* _Given request_:
Which lines in the listing contain the string "azim"? List each of them in full.

* _Records shown_:
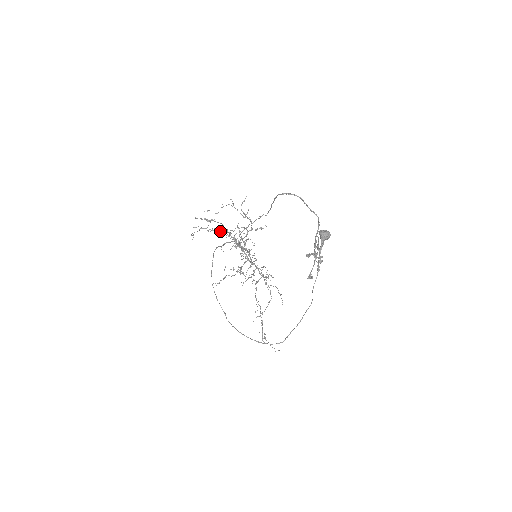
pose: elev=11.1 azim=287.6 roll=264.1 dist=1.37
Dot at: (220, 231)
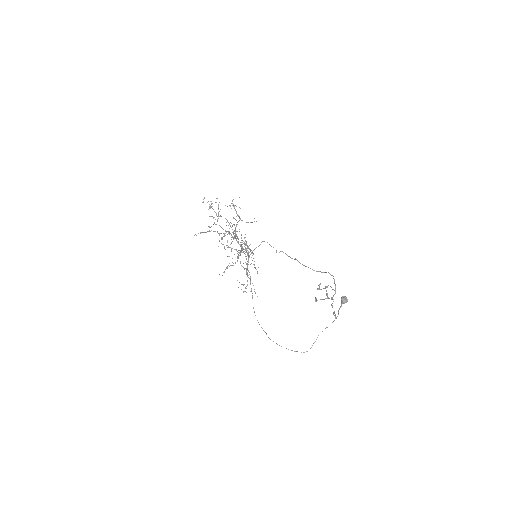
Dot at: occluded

==

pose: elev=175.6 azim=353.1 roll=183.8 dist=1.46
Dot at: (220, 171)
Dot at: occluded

* _Task response_:
pose: elev=11.1 azim=287.6 roll=264.1 dist=1.37
pose: elev=175.6 azim=353.1 roll=183.8 dist=1.46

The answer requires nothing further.